Le portrait d’une femme que tout pousse à la marge

By / Rejane Ereau /

Le portrait d’une femme que tout pousse à la marge

La liberté a-t-elle un pays ? Quel coût faut-il payer pour la toucher du doigt ? Romancière d’origine jamaïcaine, Nicole Dennis-Benn signe avec Si le soleil se dérobe le portrait d’une femme que tout pousse à la marge. Noire, lesbienne, immigrée sans papiers… A la périphérie du monde ou au cœur d’elle-même ?

C’est un jour d’automne. L’écrivaine jamaïcaine Nicole Dennis-Benn est à Paris pour présenter son nouveau roman, intitulé en français Si le soleil se dérobe. En anglais, la langue de l’auteure, installée aux Etats-Unis, le livre s’appelle simplement Patsy, du nom de son héroïne. Car c’est au parcours d’une femme que Nicole Dennis-Benn nous convie. Patsy : jamaïcaine, grandie dans un quartier populaire de l’île caribéenne où tout se sait, où tout le monde se connaît, où “il n’y a pas la moindre cachette”. Une mère qui a toujours préféré la fréquentation de Dieu à celle de sa fille. Un boulot sans intérêt dans l’administration. Et une enfant, Tru, née au hasard d’un amour illégitime, dont elle ne sait pas très bien quoi faire. Une amie, aussi. Cecily. Amie d’enfance, amie intime, fascinante amie à la peau plus claire, amie aimée de toute sa chair mais qui a pris la poudre d’escampette, un jour, pour s’installer aux Etats-Unis. Depuis, Patsy rêve de partir. Et un jour, elle ose. Tant pis pour le boulot, tant pis pour la gamine, tant pis pour la vieille mère. Ce n’est peut-être qu’un fantasme mais tant pis, le désir est plus fort. Elle ne dit rien, elle part. Et l’illusion se craquelle. A New York, Cecily est mariée à un Américain. Elle a une vie confortable, un fils modèle, un époux autoritaire. Rien qu’elle ne soit prête à laisser tomber pour un fantôme surgi du passé. Que faire, alors : repartir ou rester ? Les conditions sont précaires pour une femme jamaïcaine sans papiers ni emploi qualifié, mais Patsy fait le choix de l’espoir… Entretien.

[MATÉRIEL FOURNI]:

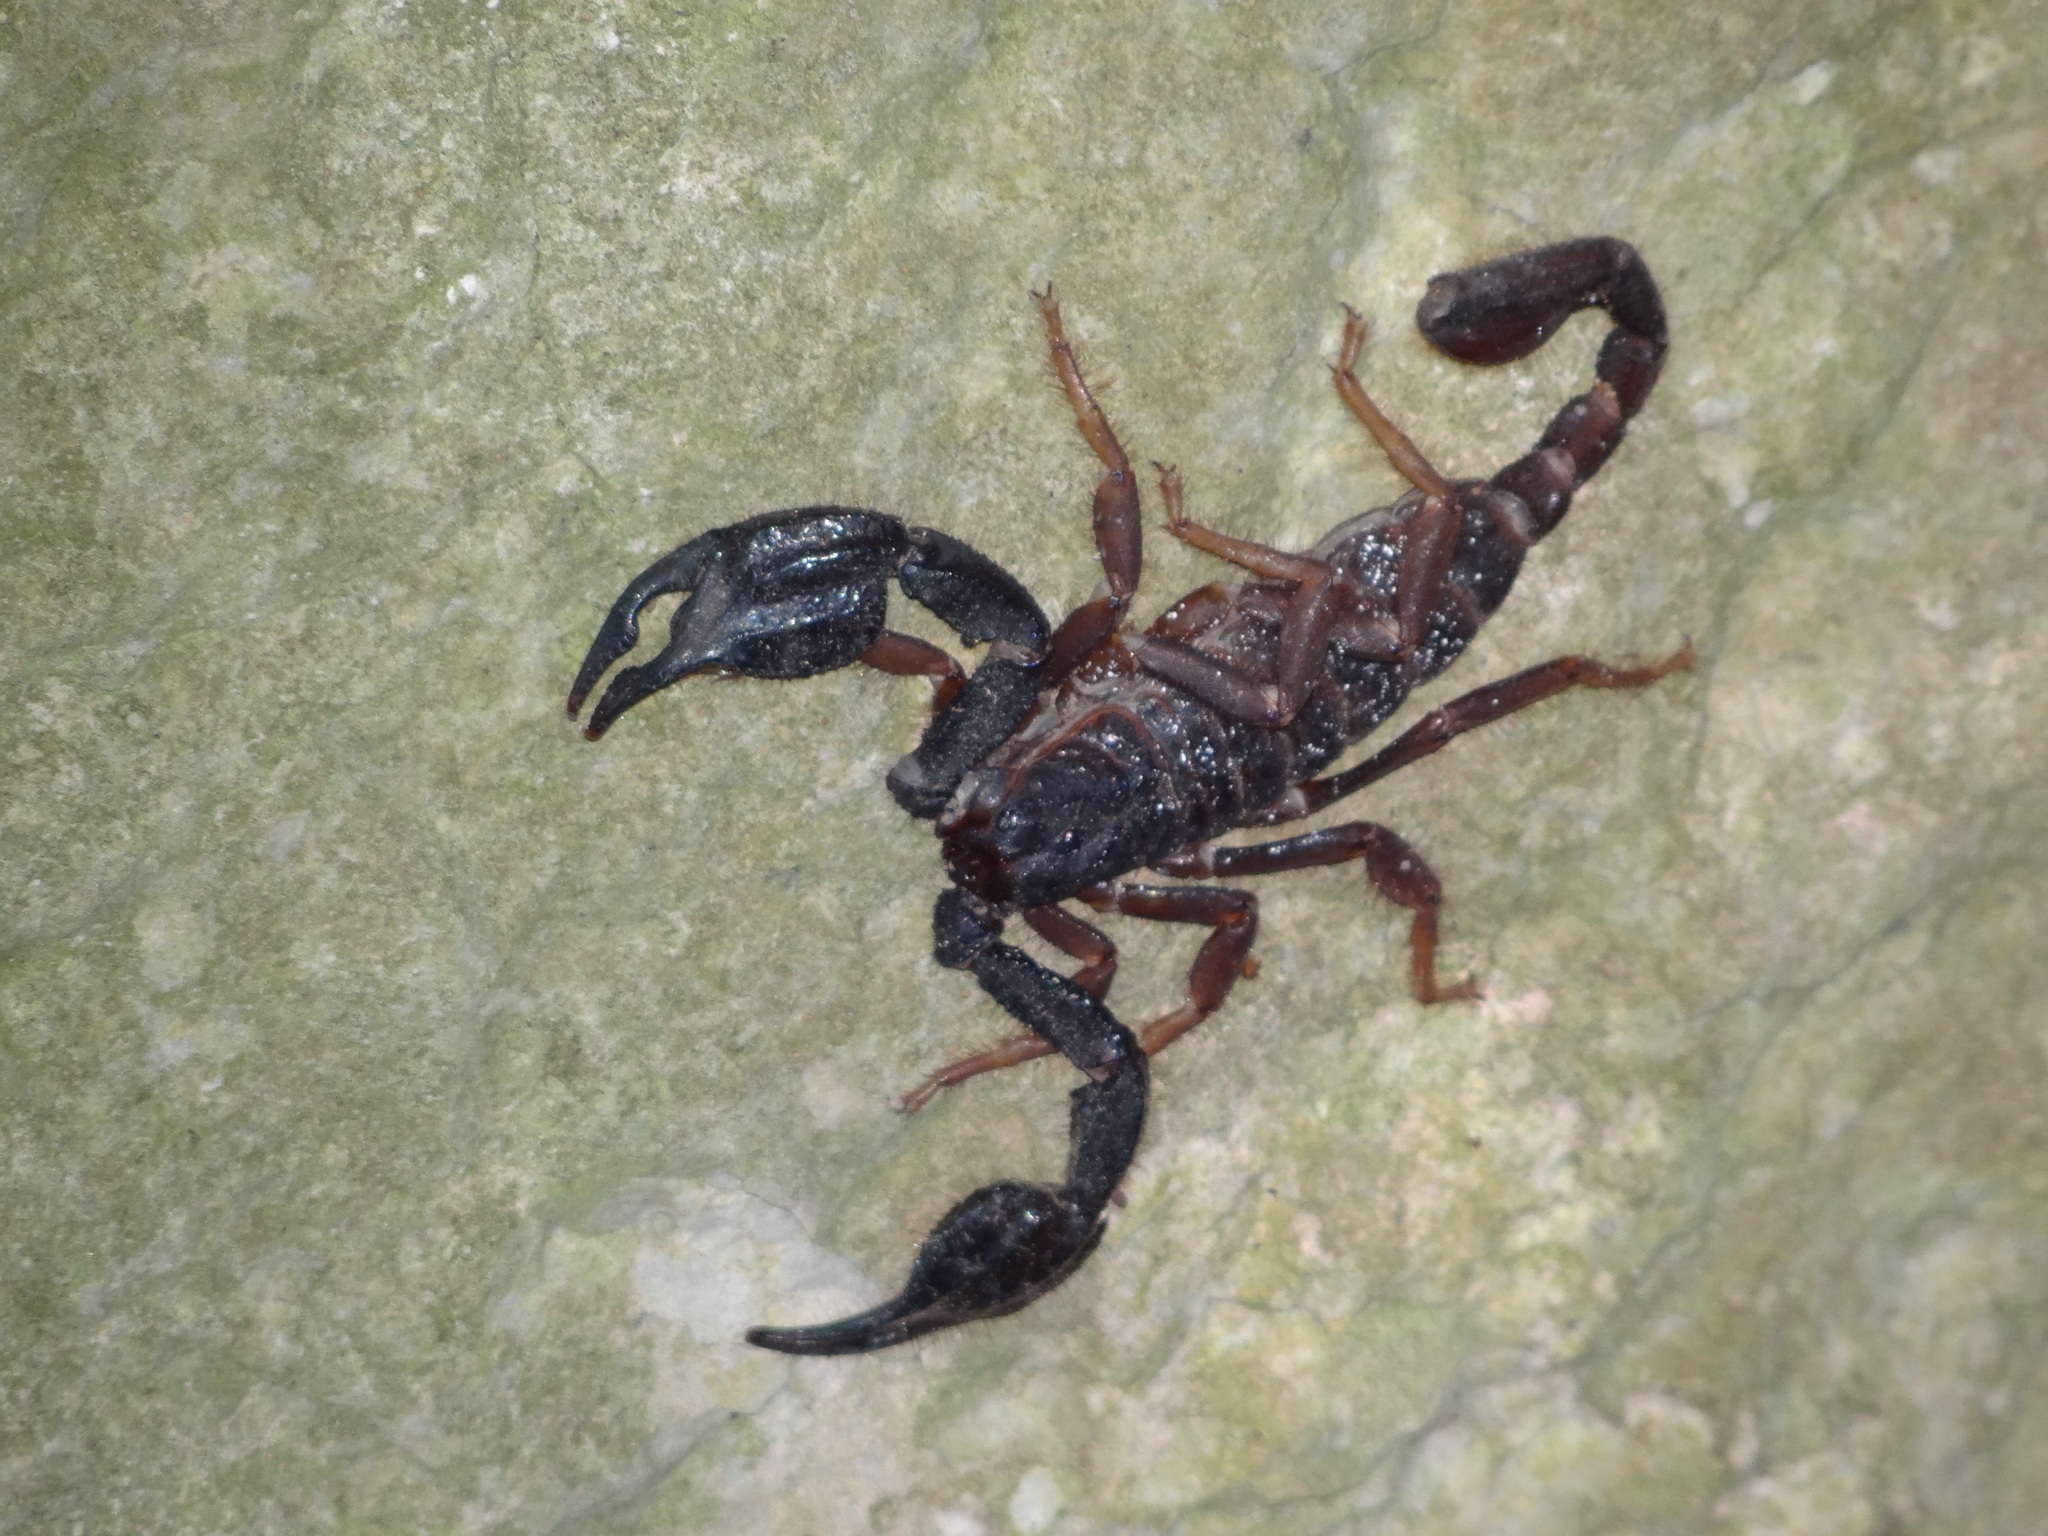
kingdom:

[TÂCHES DEMANDÉES]:
1/ D'après l'extrait sur Si le soleil se dérobe, quel titre porte le roman dans sa version anglaise ?
2/ Rédigez la suite de l'extrait sur Si le soleil se dérobe à partir de sa dernière phrase.
Ce matériel ne provient pas de la même source que l'extrait sur Si le soleil se dérobe.

[RÉPONSES FOURNIES]:
1/ Patsy, du nom de son héroïne.

2/
 

Votre premier roman, Rends-moi fière, a été qualifié à sa sortie aux Etats-Unis de “livre d’immigrant”. Celui-ci, de “livre queer” par le Washington Post. Comment réagissez-vous à ces étiquettes ?

Je ne suis pas confortable avec ce genre de qualificatifs, car ils pointent une direction uni-dimensionnelle. Je comprends les éditeurs, c’est une facilité de communication, mais mes histoires et mes personnages sont multidimensionnels, non réductibles à une origine ou une orientation sexuelle. Je n’ai pas écrit un roman activiste, même si je suis moi-même mariée à une femme. Mon livre décrit d’abord le parcours d’une femme qui souhaite ardemment devenir elle-même. C’est un parcours universel. L’homosexualité n’est qu’en arrière-plan. Bien sûr, en écrivant mes personnages, je me suis demandé comment ils allaient être perçus en Jamaïque, où la culture est encore très misogyne, mais j’avais à coeur de proposer des parcours qui puissent parler à tout le monde par leur humanité, leurs aléas et leurs contradictions, qui résonnent avec les nôtres.

« Livrer un portrait intérieur de mes personnages qui ne s’arrête pas à leur couleur ni à leur sexualité »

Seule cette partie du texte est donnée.